Sierra Leoneans in the United Kingdom

Total population
- 17,048 Sierra Leonean born (2001) Ancestral Numbers Unknown

Regions with significant populations
- London, Sheffield, Liverpool, Cardiff, Birmingham, Manchester, Leicester and Bristol

Languages
- Krio, English, Mende, Temne, Mandingo

Religion
- Christianity · Sunni Islam · Atheism

= Sierra Leoneans in the United Kingdom =

Sierra Leonean diaspora in the UK

Sierra Leoneans in the United Kingdom are citizens or residents of the United Kingdom who are of Sierra Leonean descent. In 2001, there were 17,048 Sierra Leonean-born residents of the UK.

== Background ==
Sierra Leonean migration to the UK has a long history, with traders, chiefs, doctors and lawyers sending their children to be educated in Britain in increasing numbers from the mid-19th century. In the late 18th century, the settlement of Freetown, Sierra Leone was established by freed African Americans, Afro Caribbeans, and Black Britons who were evacuated to Sierra Leone. The Province of Freedom was founded with the support of the Committee for the Relief of the Black Poor. This settlement lasted from 1787 to 1789 when it was destroyed by indigenous tribesmen. The city of Freetown was founded in 1792 by Black Nova Scotians who were later joined by Jamaican Maroon freedmen in 1900. Today, their descendants are the Sierra Leone Creole people.

Data extracts
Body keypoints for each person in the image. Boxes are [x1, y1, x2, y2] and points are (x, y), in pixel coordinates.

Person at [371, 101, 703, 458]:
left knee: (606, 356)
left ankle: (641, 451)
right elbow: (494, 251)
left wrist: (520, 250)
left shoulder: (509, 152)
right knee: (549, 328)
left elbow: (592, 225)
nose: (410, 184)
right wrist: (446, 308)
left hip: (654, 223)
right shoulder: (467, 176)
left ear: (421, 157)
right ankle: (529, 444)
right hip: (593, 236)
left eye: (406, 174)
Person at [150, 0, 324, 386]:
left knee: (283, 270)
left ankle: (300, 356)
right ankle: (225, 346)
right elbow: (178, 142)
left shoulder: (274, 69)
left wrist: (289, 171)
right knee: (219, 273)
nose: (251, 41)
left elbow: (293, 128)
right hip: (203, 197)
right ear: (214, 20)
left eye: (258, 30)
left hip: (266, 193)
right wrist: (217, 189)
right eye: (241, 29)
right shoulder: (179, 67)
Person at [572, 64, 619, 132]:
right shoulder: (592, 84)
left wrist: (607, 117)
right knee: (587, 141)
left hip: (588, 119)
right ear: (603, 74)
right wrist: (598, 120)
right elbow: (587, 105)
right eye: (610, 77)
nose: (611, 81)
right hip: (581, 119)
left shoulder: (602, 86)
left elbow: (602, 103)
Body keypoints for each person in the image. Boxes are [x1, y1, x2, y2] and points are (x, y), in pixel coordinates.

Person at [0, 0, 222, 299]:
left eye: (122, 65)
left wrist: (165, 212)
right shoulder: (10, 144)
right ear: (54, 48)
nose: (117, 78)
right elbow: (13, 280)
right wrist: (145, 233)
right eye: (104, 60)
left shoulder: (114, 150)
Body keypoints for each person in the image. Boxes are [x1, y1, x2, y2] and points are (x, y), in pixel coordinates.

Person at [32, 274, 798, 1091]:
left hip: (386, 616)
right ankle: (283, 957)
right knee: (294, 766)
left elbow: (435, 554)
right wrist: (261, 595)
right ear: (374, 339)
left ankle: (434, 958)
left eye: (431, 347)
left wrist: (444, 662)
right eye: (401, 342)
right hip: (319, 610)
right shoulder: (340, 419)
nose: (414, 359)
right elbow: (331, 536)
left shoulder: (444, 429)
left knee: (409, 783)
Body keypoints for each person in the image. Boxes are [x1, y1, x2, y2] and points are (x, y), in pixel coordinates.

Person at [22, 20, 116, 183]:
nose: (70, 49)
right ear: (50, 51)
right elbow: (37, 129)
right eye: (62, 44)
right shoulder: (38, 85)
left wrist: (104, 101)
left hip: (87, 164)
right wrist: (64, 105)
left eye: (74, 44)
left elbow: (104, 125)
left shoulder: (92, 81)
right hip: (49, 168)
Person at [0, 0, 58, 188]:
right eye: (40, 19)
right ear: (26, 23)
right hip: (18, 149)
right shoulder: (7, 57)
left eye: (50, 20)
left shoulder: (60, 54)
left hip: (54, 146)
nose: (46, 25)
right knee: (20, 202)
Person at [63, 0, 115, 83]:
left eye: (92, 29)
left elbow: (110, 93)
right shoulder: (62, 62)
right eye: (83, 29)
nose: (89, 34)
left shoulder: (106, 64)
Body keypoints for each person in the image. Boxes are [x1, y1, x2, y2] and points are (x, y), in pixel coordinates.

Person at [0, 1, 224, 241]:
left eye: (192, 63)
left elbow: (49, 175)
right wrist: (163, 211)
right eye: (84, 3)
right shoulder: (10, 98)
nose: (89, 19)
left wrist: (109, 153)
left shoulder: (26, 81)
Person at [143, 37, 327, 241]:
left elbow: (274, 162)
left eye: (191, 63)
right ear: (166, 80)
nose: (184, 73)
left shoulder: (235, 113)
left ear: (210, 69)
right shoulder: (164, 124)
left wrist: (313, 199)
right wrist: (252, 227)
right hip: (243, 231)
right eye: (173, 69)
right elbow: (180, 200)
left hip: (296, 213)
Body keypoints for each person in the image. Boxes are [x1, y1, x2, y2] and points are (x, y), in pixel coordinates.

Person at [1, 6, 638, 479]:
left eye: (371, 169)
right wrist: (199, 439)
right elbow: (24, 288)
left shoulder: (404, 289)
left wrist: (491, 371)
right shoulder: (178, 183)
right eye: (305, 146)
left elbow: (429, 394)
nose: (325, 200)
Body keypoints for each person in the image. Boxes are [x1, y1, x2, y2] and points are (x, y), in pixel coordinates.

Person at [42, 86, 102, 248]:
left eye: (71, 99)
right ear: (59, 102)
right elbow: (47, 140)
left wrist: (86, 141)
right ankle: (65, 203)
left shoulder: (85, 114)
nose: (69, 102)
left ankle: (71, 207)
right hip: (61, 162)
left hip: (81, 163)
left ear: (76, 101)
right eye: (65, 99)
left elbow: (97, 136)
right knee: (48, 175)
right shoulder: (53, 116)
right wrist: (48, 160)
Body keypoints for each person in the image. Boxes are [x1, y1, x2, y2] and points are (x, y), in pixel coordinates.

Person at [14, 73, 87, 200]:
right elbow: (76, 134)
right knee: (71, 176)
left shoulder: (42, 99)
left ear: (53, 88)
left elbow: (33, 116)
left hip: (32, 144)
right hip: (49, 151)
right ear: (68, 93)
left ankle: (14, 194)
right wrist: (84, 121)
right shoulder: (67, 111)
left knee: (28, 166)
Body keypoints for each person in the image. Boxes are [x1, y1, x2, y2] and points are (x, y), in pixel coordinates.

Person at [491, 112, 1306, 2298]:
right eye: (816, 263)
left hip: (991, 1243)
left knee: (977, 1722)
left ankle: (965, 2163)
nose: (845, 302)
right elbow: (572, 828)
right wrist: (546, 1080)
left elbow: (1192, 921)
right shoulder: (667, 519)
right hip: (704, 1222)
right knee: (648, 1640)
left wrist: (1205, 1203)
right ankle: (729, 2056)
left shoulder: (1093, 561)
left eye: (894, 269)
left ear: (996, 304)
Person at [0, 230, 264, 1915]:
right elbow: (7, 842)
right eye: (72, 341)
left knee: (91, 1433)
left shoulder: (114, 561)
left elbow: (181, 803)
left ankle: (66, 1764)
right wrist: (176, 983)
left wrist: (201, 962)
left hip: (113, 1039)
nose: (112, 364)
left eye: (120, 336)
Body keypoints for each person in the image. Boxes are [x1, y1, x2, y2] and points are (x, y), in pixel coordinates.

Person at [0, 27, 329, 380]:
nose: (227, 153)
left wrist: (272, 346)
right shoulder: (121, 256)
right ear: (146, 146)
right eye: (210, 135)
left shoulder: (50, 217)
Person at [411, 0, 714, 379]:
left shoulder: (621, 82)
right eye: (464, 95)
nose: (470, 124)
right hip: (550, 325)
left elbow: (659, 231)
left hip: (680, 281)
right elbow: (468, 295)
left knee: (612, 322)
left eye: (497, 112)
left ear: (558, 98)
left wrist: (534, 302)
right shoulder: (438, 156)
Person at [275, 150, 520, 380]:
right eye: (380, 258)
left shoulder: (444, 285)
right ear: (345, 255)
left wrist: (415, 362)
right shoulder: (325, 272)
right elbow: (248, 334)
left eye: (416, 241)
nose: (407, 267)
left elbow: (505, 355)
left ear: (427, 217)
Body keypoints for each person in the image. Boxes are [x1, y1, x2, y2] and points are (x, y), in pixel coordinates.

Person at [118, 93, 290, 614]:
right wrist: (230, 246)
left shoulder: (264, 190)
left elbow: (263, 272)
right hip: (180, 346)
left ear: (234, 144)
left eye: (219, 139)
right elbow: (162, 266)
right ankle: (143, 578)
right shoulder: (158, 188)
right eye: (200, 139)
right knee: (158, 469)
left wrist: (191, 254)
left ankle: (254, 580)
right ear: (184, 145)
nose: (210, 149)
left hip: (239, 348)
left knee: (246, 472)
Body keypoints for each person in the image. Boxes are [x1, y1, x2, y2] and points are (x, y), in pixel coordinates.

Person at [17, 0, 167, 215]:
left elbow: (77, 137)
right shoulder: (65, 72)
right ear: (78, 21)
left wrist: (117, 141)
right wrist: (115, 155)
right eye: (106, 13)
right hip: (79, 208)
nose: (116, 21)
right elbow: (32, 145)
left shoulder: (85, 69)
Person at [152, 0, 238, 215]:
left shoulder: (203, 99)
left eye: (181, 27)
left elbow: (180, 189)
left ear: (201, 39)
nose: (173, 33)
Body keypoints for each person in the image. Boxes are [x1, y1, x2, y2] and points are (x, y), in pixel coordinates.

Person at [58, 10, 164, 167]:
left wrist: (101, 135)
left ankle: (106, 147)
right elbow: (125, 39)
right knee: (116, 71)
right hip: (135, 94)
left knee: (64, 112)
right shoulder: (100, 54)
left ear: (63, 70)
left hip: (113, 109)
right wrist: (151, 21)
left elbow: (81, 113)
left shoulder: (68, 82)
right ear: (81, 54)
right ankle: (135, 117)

Exercises
1. Reproduce the passage on Sierra Leoneans in the United Kingdom word for word, starting at "Sierra Leoneans in the United Kingdom are" and ending at "residents of the UK.".
2. Write the next part of the passage on Sierra Leoneans in the United Kingdom, picking up after its final sentence.

Answer section
1.
Sierra Leoneans in the United Kingdom are citizens or residents of the United Kingdom who are of Sierra Leonean descent. In 2001, there were 17,048 Sierra Leonean-born residents of the UK.

2.
== Migration in the 20th century ==
There was a small Sierra Leonean population in the UK in the early part of the 20th century and Sierra Leoneans served in the British Armed Forces during World War II. More recent migration from Sierra Leone to the UK has included refugees fleeing the Sierra Leone Civil War. One author states that some 17,000 Sierra Leonean refugees arrived in the UK between 1992 and 2003. Prior to the war, starting in the 1960s, smaller numbers of refugees arrived in the UK. The Sierra Leonean migrant population includes numerous ethnic groups, including Sierra Leonean-Lebanese. Most Sierra Leonean refugees in the UK live in London, with smaller numbers found in Manchester and other major cities.

== Migration in the 21st century ==
The UK Office of National Statistics recorded 23,000 Sierra Leoneans living in England and Wales in 2011.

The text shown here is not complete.